Gov. Pat Quinn cast his gubernatorial Republican opponent Bruce Rauner as unpatriotic Tuesday after a recent disclosure that the wealthy venture capitalist has channeled at least part of his fortune to the Cayman Islands. 

“Bruce Rauner is not running for governor of the Cayman Islands. He’s running for governor of Illinois, and the people of Illinois are entitled to the facts,” Quinn said at a news conference Tuesday afternoon. “It’s known for secrecy. It’s known for being a tax haven for those who want to avoid taxes.”

On Sunday, the Sun-Times reported that at least five investments by Rauner or his firm were held in a country that has no income tax and a financial system cloaked in secrecy. The Rauner campaign has insisted Rauner met his legal tax obligations. Rauner has yet to release his 2013 taxes, but promises to do so by Oct. 15.  

“These billionaires and these runaway corporations, they are not patriotic in my opinion,” Quinn said. “They should invest in America and not get into tax-avoidance plans.” 

Rauner’s camp hit back.

“I don’t know who Quinn is talking about, but it isn’t Bruce,” said Rauner spokesman Mike Schrimpf. “Bruce and Diana haven’t used overseas accounts to reduce their taxes and they donated tens of thousands to military and veterans charities  — just recently, Bruce attended an honor flight. If Pat Quinn wants to throw around words like unpatriotic, he should think about all the veterans who still can’t find a job because of his failed policies of high taxes and high unemployment. On a day when America suffered a brutal attack in Afghanistan, Pat Quinn should be ashamed of himself.”

However, Quinn faced his own questions at a Tuesday news event where he announced the expansion of health care company Valence, which is tapping state tax incentives as part of a program in which it promises to add 500 jobs and spend millions to grow in Illinois. Quinn was asked about recent reports that federal money intended for hurricane victims ended up going into a controversial anti-violence program.  

U.S. Sen. Mark Kirk, R-Ill., asked for an investigation last week. Kirk sent a letter to the U.S. Department of Housing and Urban Development asking to probe how Hurricane Ike money was spent in Illinois. Quinn said parts of Cook County were hit by heavy rains and flooding.

“It had the approval of Housing and Urban Development to do microloans to the areas that were affected,” in Cook County, Quinn said. 

In a reference to a group under scrutiny, Chicago Community Ventures, Quinn said when issues were raised it was removed from the program. He added that another group has successfully carried out a similar mission, giving out 400 micro-loans to areas affected. 

Also Tuesday, the Rauner camp and a pro-Quinn PAC released new TV attack ads in the race as Rauner took a break from the stump in Illinois. Rauner is spending part of the week at his 6,000-square-foot, $2.2 million Montana ranch that sits atop in hundreds of acres. While in Montana, Rauner will attend a fund-raiser at a nearby ranch; tickets for that event cost $500 to $5,000 per person.  

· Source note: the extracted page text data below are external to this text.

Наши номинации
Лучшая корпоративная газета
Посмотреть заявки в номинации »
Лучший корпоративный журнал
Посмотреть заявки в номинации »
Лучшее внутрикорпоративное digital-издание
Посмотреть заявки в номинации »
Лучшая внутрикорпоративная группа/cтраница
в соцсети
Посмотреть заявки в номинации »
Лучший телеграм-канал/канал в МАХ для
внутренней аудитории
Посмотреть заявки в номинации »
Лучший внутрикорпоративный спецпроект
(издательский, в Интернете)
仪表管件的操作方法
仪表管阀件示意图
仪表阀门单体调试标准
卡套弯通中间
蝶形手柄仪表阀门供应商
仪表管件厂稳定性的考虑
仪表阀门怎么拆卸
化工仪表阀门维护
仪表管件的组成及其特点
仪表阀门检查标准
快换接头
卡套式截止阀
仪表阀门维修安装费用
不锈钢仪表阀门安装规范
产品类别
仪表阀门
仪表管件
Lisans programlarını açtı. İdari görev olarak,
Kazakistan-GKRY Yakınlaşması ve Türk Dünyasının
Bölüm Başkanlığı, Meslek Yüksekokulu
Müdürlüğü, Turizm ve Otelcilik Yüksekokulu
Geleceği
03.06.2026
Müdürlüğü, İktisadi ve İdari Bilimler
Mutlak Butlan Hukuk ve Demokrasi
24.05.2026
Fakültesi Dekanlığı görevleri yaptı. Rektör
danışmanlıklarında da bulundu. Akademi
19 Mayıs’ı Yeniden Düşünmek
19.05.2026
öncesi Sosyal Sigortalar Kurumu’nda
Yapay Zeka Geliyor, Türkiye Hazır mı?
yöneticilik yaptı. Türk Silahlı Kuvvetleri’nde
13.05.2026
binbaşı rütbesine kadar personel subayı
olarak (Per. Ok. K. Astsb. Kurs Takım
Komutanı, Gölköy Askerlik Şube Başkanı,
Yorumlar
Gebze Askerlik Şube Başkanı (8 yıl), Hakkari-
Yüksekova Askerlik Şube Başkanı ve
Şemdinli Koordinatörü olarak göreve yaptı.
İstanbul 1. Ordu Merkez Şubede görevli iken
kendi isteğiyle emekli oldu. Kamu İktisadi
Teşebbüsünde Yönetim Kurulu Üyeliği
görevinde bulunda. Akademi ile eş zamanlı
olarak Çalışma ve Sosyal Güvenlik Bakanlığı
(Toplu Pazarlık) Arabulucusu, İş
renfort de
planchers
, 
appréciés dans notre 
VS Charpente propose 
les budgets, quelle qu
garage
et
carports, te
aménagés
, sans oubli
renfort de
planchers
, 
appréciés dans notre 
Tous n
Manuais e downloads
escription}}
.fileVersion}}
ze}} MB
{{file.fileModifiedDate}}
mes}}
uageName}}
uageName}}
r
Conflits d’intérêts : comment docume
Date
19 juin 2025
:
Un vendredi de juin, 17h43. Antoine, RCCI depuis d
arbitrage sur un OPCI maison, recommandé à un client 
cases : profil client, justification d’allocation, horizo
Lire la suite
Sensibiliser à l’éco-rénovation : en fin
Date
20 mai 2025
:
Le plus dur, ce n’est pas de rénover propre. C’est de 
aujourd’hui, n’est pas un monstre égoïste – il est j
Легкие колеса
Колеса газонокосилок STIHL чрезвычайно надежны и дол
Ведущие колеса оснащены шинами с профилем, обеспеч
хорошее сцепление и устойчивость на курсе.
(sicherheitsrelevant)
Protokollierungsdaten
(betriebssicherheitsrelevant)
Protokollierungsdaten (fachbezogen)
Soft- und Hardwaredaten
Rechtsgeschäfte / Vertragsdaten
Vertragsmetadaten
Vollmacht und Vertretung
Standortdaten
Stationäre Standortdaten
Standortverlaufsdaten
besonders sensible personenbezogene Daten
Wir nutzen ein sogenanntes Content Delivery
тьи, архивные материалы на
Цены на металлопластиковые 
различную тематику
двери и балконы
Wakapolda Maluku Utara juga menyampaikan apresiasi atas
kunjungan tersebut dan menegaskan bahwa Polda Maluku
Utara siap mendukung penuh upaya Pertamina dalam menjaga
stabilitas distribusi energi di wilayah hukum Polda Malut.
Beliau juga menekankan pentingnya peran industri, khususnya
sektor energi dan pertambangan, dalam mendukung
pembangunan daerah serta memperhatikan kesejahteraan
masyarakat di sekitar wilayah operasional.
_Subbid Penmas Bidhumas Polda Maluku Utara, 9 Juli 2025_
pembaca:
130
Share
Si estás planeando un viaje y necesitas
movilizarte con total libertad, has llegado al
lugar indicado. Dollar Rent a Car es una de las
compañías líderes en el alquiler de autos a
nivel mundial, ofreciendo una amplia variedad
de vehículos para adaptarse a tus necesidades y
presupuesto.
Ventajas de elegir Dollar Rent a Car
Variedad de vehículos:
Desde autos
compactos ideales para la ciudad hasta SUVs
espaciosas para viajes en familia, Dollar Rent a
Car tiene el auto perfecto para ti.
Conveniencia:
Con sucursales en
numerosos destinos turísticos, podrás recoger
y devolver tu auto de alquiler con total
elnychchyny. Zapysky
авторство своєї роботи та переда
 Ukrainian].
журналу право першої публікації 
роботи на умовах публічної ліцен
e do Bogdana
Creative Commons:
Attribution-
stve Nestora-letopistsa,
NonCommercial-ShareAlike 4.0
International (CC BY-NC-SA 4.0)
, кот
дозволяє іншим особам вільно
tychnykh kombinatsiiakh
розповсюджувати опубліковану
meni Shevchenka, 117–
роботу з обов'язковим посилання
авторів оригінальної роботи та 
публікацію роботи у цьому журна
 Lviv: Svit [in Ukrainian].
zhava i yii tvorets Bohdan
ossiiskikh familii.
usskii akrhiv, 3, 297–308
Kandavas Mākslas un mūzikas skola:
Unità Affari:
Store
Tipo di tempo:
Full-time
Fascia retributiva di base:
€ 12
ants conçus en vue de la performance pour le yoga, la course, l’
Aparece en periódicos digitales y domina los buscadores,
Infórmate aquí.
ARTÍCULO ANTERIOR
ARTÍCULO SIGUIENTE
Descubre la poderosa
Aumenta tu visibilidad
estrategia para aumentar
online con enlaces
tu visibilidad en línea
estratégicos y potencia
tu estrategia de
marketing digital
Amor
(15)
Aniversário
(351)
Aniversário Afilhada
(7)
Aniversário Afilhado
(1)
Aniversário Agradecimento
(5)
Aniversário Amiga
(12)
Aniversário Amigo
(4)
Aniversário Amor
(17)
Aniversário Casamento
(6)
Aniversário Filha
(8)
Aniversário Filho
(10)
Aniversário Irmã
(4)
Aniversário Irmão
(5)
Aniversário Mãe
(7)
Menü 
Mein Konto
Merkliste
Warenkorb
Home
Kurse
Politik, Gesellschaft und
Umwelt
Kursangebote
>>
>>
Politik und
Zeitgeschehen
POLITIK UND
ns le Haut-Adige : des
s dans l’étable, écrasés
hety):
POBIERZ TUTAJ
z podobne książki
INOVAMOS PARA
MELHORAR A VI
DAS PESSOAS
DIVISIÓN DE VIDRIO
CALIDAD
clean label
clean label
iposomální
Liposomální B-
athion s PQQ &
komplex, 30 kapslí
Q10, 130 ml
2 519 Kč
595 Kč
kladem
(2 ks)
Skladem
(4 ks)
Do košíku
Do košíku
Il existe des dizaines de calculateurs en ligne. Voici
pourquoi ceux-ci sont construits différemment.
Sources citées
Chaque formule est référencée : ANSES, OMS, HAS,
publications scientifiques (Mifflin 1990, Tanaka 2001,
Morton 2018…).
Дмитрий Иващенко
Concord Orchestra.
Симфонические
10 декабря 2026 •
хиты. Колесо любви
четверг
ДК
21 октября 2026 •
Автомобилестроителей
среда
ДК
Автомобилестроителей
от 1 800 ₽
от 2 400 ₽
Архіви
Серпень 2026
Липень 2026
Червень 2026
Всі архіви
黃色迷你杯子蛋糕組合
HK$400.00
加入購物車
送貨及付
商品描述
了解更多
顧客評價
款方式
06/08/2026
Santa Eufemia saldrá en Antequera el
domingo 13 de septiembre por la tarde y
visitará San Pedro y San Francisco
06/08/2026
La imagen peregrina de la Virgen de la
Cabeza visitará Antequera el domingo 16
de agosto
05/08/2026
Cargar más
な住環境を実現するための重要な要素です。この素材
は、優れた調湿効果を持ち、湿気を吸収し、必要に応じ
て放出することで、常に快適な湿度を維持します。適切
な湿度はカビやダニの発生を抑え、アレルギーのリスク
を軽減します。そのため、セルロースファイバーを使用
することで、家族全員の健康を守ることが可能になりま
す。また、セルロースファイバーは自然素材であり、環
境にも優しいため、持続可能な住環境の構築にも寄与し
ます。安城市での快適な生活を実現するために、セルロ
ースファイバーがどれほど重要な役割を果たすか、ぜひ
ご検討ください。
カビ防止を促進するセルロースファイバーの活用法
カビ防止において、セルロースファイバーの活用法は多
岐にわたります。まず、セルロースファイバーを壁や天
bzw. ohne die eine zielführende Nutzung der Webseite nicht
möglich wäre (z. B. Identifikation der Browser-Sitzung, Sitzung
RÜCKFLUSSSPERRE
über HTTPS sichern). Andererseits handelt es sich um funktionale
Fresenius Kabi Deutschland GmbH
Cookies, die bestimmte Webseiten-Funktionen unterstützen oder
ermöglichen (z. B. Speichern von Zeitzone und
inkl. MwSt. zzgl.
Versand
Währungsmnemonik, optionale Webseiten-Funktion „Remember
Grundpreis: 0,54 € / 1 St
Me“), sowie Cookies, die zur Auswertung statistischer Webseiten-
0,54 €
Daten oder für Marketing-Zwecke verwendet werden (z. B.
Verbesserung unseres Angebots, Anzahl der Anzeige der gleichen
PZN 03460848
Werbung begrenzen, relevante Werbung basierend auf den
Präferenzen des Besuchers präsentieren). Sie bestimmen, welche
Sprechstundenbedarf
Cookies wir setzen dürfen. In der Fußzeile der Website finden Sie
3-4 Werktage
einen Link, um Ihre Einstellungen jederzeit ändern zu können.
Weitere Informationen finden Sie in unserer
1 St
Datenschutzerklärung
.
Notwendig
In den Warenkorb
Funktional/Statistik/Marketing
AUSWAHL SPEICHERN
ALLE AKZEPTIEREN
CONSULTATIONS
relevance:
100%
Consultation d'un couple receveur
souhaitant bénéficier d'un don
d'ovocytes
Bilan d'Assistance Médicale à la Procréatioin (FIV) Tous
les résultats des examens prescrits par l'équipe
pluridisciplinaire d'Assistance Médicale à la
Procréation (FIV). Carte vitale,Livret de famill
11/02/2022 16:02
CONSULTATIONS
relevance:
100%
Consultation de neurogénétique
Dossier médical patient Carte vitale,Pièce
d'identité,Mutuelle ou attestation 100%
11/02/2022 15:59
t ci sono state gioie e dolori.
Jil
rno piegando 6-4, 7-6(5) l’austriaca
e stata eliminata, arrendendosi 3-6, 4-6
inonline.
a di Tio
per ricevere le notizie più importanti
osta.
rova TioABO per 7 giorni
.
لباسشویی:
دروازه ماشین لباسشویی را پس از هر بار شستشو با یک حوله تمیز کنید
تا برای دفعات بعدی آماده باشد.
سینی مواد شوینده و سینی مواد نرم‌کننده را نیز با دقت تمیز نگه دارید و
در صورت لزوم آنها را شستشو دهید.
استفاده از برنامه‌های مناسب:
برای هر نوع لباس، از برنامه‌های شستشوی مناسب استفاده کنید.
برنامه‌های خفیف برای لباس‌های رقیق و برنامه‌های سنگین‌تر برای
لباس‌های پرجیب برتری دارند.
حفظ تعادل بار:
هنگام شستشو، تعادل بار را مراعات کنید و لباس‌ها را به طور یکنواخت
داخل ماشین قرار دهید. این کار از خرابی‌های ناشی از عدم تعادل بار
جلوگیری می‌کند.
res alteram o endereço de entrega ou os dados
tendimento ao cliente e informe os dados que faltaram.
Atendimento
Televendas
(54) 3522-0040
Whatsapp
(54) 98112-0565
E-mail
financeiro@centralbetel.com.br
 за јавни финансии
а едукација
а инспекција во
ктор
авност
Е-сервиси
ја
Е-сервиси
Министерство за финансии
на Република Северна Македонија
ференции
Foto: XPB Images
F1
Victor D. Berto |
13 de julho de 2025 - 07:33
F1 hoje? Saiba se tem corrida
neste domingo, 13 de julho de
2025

The event host, Gwen Wagner, said she’s supported the Rauner family’s involvement in the community as well as Rauner’s recent bid to buy up thousands of acres of land in Montana. 

“They been supportive of the community from 4H … to firefighters,” Wagner said in a phone interview. “It’s just a wonderful support network that they’ve done. They’re good people, good family people. That’s why I’m supporting them.” 

Rauner’s campaign said the candidate heads to Montana every August with his family.